Metal Ceiling Panels Attached to Pipe Laterals

Three types of metal ceiling systems are available. The first consists of light aluminum panels, usually 12 in. by 24 in., attached in the field to 0.5 in. galvanized pipe coils. . Aluminum ceiling panels are clipped to these pipe laterals and act as a heating panel when warm water is flowing or as a cooling panel when chilled water is flowing.

The second type of panel consists of a copper coil secured to the aluminum face sheet to form a modular panel. Modular panels are available in sizes up to about 36 in. by 60 in. and are held in position by various types of ceiling suspension systems, most typically a standard suspended T-bar 24 in. by 48 in. exposed grid system. Figure 14 illustrates metal panels using a copper tube pressed into an aluminum extrusion, although other methods of securing the copper tube have proven equally effective.

Metal ceiling panels can be perforated so that the ceiling becomes sound absorbent when acoustical material is installed on the back of the panels.
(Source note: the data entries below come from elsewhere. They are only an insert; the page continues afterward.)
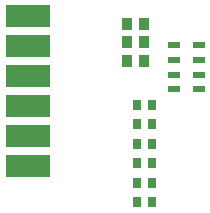
<source format=gtp>
G04 Layer_Color=7318015*
%FSLAX25Y25*%
%MOIN*%
G70*
G01*
G75*
%ADD10R,0.03740X0.04134*%
%ADD11R,0.03150X0.03740*%
%ADD12R,0.15000X0.07600*%
%ADD13R,0.04232X0.02165*%
D10*
X151354Y486000D02*
D03*
X145646D02*
D03*
X151354Y473500D02*
D03*
X145646D02*
D03*
Y480000D02*
D03*
X151354D02*
D03*
D11*
X154059Y426500D02*
D03*
X148941D02*
D03*
X154059Y433000D02*
D03*
X148941D02*
D03*
X154059Y439500D02*
D03*
X148941D02*
D03*
X154059Y459000D02*
D03*
X148941D02*
D03*
X148941Y452500D02*
D03*
X154059D02*
D03*
X154059Y446000D02*
D03*
X148941D02*
D03*
D12*
X112500Y438500D02*
D03*
Y448500D02*
D03*
Y488500D02*
D03*
Y478500D02*
D03*
Y468500D02*
D03*
Y458500D02*
D03*
D13*
X169683Y478882D02*
D03*
Y473961D02*
D03*
Y469039D02*
D03*
X161317Y464118D02*
D03*
Y469039D02*
D03*
Y473961D02*
D03*
X169683Y464118D02*
D03*
X161317Y478882D02*
D03*
M02*

</source>
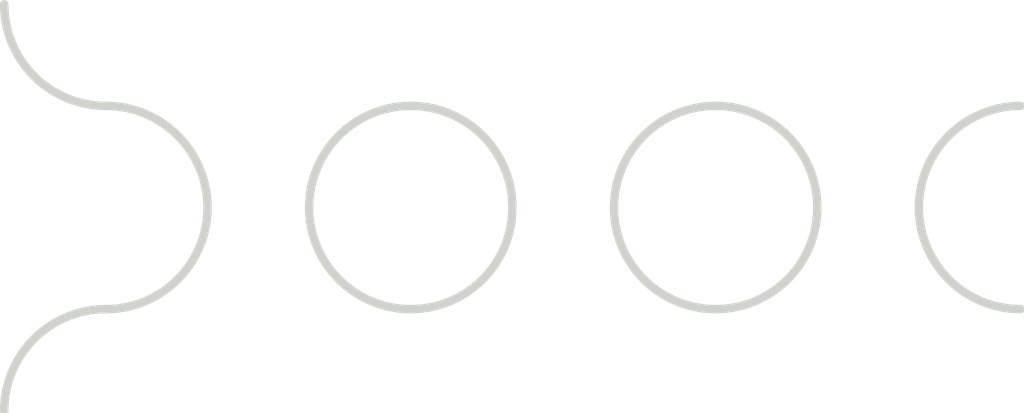
<source format=kicad_pcb>
(kicad_pcb (version 20171130) (host pcbnew 5.1.6+dfsg1-1~bpo10+1)

  (general
    (thickness 1.6)
    (drawings 8)
    (tracks 0)
    (zones 0)
    (modules 0)
    (nets 1)
  )

  (page A4)
  (title_block
    (title "TH-XWhatsIt Controller pcb and optional plugboards")
    (date 2020-01-31)
    (rev 0.0.3)
    (company "Rainy Day Plans")
    (comment 1 "if plugboards are not needed, delete them ")
    (comment 4 "Licenced under CERN OHL Version 1.2")
  )

  (layers
    (0 F.Cu jumper)
    (31 B.Cu signal)
    (32 B.Adhes user)
    (33 F.Adhes user)
    (34 B.Paste user)
    (35 F.Paste user)
    (36 B.SilkS user)
    (37 F.SilkS user)
    (38 B.Mask user)
    (39 F.Mask user)
    (40 Dwgs.User user)
    (41 Cmts.User user)
    (42 Eco1.User user)
    (43 Eco2.User user)
    (44 Edge.Cuts user)
    (45 Margin user)
    (46 B.CrtYd user)
    (47 F.CrtYd user)
    (48 B.Fab user)
    (49 F.Fab user)
  )

  (setup
    (last_trace_width 0.1524)
    (user_trace_width 0.1524)
    (user_trace_width 0.3048)
    (user_trace_width 0.1524)
    (user_trace_width 0.3048)
    (user_trace_width 0.1524)
    (user_trace_width 0.3048)
    (user_trace_width 0.1524)
    (user_trace_width 0.3048)
    (user_trace_width 0.1524)
    (user_trace_width 0.3048)
    (user_trace_width 0.1524)
    (user_trace_width 0.3048)
    (trace_clearance 0.1524)
    (zone_clearance 0.152)
    (zone_45_only no)
    (trace_min 0.1524)
    (via_size 0.508)
    (via_drill 0.254)
    (via_min_size 0.508)
    (via_min_drill 0.254)
    (user_via 0.508 0.254)
    (user_via 1.016 0.508)
    (user_via 0.508 0.254)
    (user_via 1.016 0.508)
    (user_via 0.508 0.254)
    (user_via 1.016 0.508)
    (user_via 0.508 0.254)
    (user_via 1.016 0.508)
    (user_via 0.508 0.254)
    (user_via 1.016 0.508)
    (user_via 0.508 0.254)
    (user_via 1.016 0.508)
    (uvia_size 0.508)
    (uvia_drill 0.254)
    (uvias_allowed no)
    (uvia_min_size 0.2)
    (uvia_min_drill 0.1)
    (edge_width 0.05)
    (segment_width 0.2)
    (pcb_text_width 0.3)
    (pcb_text_size 1.5 1.5)
    (mod_edge_width 0.12)
    (mod_text_size 1 1)
    (mod_text_width 0.15)
    (pad_size 0.6 0.6)
    (pad_drill 0.3)
    (pad_to_mask_clearance 0.0508)
    (solder_mask_min_width 0.101)
    (aux_axis_origin 110.05 131.6)
    (visible_elements 7FFFFF7F)
    (pcbplotparams
      (layerselection 0x010fc_ffffffff)
      (usegerberextensions false)
      (usegerberattributes false)
      (usegerberadvancedattributes false)
      (creategerberjobfile false)
      (excludeedgelayer true)
      (linewidth 0.100000)
      (plotframeref false)
      (viasonmask false)
      (mode 1)
      (useauxorigin true)
      (hpglpennumber 1)
      (hpglpenspeed 20)
      (hpglpendiameter 15.000000)
      (psnegative false)
      (psa4output false)
      (plotreference true)
      (plotvalue true)
      (plotinvisibletext false)
      (padsonsilk false)
      (subtractmaskfromsilk false)
      (outputformat 1)
      (mirror false)
      (drillshape 0)
      (scaleselection 1)
      (outputdirectory "CompactBeamspringP2/"))
  )

  (net 0 "")

  (net_class Default "This is the default net class."
    (clearance 0.1524)
    (trace_width 0.1524)
    (via_dia 0.508)
    (via_drill 0.254)
    (uvia_dia 0.508)
    (uvia_drill 0.254)
    (diff_pair_width 0.1524)
    (diff_pair_gap 0.1524)
  )

  (net_class Power ""
    (clearance 0.1524)
    (trace_width 0.3048)
    (via_dia 0.508)
    (via_drill 0.254)
    (uvia_dia 0.508)
    (uvia_drill 0.254)
    (diff_pair_width 0.1524)
    (diff_pair_gap 0.1524)
  )

  (gr_arc (start 116.05 112.25) (end 116.05 111.65) (angle -180) (layer Edge.Cuts) (width 0.05) (tstamp 5F3CFB40))
  (gr_arc (start 114.25 112.25) (end 114.25 111.65) (angle -180) (layer Edge.Cuts) (width 0.05) (tstamp 5F3CFB3E))
  (gr_arc (start 114.25 112.25) (end 114.25 112.85) (angle -180) (layer Edge.Cuts) (width 0.05) (tstamp 5F3CFB3B))
  (gr_arc (start 112.45 112.25) (end 112.45 112.85) (angle -180) (layer Edge.Cuts) (width 0.05) (tstamp 5F3CFB39))
  (gr_arc (start 110.65 112.25) (end 110.65 112.85) (angle -180) (layer Edge.Cuts) (width 0.05) (tstamp 5F3CFB2D))
  (gr_arc (start 112.45 112.25) (end 112.45 111.65) (angle -180) (layer Edge.Cuts) (width 0.05) (tstamp 5F3CFB29))
  (gr_arc (start 110.65 113.45) (end 110.65 112.85) (angle -90) (layer Edge.Cuts) (width 0.05))
  (gr_arc (start 110.65 111.05) (end 110.05 111.05) (angle -90) (layer Edge.Cuts) (width 0.05))

)

</source>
The acoustical blanket is also required for thermal reasons, so that the reverse loss or upward flow of heat from the metal ceiling panels is minimized.

The third type of panel is an aluminum extrusion face sheet with a copper tube mechanically fastened into a channel housing on the back. Extruded panels can be manufactured in almost any shape and size. Extruded aluminum panels are often used as long, narrow panels at the outside wall and are independent of the ceiling system. Panels 15 or 20 in. wide usually satisfy the heating requirements of a typical office

Performance data for extruded aluminum panels vary with the copper tube/aluminum contact and test procedures used. Hydronic ceiling panels have a low thermal resistance and respond quickly to changes in space conditions. Table 1 shows thermal resistance values for various ceiling constructions.
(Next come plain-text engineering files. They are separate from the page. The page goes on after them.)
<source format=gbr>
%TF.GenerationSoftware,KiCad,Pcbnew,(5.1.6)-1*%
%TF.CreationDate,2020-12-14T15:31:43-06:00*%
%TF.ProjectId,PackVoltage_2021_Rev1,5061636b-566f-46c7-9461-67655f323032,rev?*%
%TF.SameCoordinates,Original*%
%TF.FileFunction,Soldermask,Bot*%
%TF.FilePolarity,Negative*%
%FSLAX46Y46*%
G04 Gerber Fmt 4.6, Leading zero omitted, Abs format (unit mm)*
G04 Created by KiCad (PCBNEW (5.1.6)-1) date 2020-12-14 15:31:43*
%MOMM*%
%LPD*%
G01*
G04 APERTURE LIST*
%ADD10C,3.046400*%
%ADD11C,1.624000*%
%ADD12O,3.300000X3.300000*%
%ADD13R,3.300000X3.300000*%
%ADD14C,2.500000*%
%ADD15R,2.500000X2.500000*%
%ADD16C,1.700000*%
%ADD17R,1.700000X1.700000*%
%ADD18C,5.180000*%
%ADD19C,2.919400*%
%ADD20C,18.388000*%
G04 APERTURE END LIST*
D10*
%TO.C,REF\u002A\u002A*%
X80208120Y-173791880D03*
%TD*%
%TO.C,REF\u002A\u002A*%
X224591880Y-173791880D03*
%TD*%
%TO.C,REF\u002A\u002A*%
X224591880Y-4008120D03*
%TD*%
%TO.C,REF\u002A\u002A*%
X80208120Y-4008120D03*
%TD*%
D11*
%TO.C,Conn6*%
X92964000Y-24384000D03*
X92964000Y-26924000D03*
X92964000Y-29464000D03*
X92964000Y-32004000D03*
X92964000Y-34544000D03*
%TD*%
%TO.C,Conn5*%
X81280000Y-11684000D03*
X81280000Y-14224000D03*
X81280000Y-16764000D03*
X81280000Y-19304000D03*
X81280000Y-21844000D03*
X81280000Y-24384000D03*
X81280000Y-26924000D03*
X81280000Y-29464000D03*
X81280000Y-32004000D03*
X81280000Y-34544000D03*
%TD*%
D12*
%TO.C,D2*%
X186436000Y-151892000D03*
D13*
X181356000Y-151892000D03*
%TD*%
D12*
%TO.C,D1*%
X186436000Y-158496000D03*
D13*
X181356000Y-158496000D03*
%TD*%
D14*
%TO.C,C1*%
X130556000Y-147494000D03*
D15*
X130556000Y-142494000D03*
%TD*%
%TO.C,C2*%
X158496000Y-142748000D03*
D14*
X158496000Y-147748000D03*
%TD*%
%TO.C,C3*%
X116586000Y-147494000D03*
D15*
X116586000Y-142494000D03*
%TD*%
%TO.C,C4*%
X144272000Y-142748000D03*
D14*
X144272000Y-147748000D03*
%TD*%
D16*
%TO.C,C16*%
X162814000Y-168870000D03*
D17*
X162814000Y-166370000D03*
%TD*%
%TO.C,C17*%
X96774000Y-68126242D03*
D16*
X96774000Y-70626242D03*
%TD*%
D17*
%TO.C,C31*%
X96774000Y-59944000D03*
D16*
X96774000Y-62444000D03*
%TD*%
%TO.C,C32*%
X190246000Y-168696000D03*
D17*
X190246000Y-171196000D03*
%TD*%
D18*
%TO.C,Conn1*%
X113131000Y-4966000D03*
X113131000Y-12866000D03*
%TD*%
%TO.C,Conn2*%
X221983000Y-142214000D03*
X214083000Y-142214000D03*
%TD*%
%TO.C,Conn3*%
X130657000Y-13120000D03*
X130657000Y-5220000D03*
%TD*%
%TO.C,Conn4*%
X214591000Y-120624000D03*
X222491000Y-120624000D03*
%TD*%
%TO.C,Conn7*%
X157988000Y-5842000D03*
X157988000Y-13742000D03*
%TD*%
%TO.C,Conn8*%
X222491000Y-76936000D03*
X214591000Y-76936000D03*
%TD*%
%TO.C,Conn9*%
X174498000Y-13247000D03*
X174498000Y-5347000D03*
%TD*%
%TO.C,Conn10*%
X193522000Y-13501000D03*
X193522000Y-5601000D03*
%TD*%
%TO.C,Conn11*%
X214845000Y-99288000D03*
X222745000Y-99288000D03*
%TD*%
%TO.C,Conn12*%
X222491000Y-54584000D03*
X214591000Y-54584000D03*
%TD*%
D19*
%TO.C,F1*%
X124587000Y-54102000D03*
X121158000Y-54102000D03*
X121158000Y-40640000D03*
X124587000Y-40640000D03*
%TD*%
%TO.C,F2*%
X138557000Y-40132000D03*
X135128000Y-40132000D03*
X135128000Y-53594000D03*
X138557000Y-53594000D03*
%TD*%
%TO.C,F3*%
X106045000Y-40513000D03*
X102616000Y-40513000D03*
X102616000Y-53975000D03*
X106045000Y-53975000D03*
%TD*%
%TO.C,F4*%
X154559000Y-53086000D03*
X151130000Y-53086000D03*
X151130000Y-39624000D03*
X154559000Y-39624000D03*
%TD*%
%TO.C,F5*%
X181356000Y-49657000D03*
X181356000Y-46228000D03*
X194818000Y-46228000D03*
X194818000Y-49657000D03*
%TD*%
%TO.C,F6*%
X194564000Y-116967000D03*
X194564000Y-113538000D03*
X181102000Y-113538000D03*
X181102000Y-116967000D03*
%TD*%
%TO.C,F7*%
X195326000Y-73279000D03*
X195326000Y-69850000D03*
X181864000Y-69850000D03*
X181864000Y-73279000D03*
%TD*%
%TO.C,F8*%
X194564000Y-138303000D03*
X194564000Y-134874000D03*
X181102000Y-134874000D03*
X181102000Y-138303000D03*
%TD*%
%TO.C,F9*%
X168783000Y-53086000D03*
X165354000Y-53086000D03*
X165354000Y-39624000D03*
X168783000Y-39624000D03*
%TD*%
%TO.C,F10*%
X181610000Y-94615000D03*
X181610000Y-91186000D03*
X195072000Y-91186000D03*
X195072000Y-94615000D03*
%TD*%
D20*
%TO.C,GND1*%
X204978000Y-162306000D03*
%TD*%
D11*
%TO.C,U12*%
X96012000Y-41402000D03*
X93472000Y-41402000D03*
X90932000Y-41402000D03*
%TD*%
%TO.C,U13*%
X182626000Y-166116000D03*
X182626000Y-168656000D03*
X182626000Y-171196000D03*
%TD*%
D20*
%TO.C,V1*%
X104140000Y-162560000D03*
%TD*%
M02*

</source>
Metal radiant ceiling panels can be used with any of the all-air cooling systems described in Chapter 2. Chapters 25 through 28 of the 1997 ASHRAE Handbook—Fundamentals describe how to calculate heating loads. Double glazing and heavy insulation in outside walls have reduced transmission heat losses. As a result, infiltration and reheat have become of greater concern. Additional design considerations are as follows:

1. Perimeter radiant heating panels not extending more than 3 ft into the room may operate at higher temperatures, as described under item 8d in the section on Hydronic Panel Systems.
2. Hydronic panels operate efficiently at low temperature and are suitable for condenser water heat reclaim systems.
3. Locate ceiling panels adjacent to the outside wall and as close as possible to the areas of maximum load. The panel area within 3 ft of the outside wall should have a heating capacity equal to or greater than 50% of the wall transmission load.
4. Ceiling system designs based on passing return air through perforated modular panels into the plenum space above the ceiling are not recommended because much of the panel heat transfer is lost to the return air system.
5. When selecting heating design temperatures for a ceiling panel surface or mean water temperature, the design parameters are as follows:
(a) Excessively high temperatures over the occupied zone will cause the occupant to experience a “hot head effect.”
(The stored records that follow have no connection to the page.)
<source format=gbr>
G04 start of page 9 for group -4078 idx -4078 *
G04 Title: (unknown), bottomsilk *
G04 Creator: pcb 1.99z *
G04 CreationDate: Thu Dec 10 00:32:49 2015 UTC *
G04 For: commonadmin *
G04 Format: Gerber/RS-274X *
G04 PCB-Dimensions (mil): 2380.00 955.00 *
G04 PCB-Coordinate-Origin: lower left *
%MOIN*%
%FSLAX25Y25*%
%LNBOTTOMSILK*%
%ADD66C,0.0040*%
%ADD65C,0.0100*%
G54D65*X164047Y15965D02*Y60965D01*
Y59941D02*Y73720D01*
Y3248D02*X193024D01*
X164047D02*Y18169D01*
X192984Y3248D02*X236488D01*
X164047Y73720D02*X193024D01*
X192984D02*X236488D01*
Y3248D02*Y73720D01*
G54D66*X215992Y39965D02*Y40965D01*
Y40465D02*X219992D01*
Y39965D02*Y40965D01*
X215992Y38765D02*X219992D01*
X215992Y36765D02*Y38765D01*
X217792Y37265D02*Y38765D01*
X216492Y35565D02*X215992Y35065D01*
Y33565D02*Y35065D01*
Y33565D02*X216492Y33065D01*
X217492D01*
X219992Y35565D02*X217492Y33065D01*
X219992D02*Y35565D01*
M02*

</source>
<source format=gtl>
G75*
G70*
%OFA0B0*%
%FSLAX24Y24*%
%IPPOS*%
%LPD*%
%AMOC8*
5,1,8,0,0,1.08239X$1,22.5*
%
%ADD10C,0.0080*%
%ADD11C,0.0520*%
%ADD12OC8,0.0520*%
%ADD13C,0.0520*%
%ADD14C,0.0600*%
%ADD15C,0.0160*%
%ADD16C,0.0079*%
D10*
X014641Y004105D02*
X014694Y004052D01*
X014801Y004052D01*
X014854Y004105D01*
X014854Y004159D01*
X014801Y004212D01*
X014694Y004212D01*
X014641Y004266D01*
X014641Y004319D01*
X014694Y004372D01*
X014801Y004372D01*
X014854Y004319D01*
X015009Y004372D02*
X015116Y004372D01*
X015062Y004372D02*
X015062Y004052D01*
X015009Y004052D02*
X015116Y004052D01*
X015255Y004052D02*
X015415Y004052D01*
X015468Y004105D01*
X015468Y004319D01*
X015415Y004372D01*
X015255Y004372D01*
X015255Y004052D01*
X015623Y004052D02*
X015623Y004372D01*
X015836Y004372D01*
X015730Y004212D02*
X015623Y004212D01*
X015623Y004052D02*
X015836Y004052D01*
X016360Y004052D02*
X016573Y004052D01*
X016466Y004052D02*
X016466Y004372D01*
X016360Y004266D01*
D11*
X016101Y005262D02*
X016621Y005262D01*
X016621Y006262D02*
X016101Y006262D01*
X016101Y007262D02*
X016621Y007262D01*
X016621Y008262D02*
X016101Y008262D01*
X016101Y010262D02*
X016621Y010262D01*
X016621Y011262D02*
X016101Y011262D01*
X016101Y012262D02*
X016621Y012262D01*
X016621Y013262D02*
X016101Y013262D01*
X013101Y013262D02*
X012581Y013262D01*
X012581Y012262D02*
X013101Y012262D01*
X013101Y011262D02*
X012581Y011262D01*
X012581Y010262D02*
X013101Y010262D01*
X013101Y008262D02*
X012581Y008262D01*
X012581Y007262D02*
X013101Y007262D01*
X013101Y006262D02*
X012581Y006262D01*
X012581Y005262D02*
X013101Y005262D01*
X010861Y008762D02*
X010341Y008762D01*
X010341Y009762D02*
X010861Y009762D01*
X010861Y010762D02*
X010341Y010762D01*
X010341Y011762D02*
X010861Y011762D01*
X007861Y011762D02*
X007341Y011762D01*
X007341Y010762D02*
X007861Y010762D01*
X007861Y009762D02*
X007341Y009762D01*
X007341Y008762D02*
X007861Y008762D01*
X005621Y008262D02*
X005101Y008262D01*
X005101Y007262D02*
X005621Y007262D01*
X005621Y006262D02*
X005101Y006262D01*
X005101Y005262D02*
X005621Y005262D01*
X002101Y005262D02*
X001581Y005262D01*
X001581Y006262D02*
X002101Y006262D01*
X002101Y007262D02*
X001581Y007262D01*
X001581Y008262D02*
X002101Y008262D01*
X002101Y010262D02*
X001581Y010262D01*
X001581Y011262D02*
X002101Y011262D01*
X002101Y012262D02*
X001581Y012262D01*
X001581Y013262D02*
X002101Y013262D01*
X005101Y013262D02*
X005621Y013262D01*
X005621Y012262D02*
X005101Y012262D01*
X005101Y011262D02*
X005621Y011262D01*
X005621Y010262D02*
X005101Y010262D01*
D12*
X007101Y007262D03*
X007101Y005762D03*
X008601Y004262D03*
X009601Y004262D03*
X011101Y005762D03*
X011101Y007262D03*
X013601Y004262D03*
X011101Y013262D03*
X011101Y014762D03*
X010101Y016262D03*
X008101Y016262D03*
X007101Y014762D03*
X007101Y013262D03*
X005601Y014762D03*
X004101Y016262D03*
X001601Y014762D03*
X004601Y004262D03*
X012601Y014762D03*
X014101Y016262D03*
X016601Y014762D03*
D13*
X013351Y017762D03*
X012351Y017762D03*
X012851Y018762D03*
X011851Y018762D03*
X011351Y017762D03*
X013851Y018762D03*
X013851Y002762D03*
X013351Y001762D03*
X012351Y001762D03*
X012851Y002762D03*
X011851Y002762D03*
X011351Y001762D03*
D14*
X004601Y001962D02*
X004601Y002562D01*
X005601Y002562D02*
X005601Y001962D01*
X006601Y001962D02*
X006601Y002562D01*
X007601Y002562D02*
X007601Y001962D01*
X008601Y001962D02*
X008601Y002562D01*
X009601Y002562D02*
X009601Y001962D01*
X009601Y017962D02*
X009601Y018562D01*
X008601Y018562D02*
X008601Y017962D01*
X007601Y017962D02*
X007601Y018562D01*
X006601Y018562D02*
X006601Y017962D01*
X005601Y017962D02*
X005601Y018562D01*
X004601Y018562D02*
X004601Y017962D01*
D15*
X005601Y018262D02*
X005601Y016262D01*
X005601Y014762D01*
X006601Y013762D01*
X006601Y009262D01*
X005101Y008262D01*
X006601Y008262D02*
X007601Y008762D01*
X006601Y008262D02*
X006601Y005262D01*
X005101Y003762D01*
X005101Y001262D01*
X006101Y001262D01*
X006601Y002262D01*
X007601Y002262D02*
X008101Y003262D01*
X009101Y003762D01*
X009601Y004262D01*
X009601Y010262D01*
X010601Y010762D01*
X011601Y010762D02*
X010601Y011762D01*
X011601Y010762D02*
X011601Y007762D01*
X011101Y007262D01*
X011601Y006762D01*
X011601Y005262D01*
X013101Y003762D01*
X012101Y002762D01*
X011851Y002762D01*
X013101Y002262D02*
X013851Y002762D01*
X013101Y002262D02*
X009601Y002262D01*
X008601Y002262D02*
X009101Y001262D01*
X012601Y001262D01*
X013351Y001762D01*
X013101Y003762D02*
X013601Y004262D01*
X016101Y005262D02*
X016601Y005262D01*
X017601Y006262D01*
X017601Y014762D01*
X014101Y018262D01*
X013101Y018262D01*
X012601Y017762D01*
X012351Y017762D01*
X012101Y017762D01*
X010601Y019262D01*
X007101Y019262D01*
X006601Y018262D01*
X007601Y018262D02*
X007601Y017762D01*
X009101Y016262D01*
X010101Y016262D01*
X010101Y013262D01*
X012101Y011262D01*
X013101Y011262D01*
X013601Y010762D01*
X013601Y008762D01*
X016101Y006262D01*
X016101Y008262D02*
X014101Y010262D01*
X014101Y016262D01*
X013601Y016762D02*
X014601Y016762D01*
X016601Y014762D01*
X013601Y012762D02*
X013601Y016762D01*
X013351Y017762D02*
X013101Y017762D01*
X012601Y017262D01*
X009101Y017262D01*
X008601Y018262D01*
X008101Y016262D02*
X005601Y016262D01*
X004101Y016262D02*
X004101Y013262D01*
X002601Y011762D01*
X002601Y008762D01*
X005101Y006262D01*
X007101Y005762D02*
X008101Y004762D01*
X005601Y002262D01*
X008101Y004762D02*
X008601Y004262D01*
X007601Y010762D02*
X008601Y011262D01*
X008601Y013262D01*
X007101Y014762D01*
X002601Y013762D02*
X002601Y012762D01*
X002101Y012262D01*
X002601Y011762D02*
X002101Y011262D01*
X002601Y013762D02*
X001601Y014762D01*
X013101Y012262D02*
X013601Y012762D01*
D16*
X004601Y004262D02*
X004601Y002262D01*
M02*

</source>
(b) Temperatures that are too low can result in an oversized, uneconomical panel and a feeling of coolness at the outside wall.

(c) Give the technique in item 3 priority.

Metal radiant panels can also be integrated into the ceiling design to provide a narrow band of radiant heating around the perimeter of the building. The radiant system offers advantages over baseboard or overhead air in appearance, comfort, operating efficiency and cost, maintenance, and product life.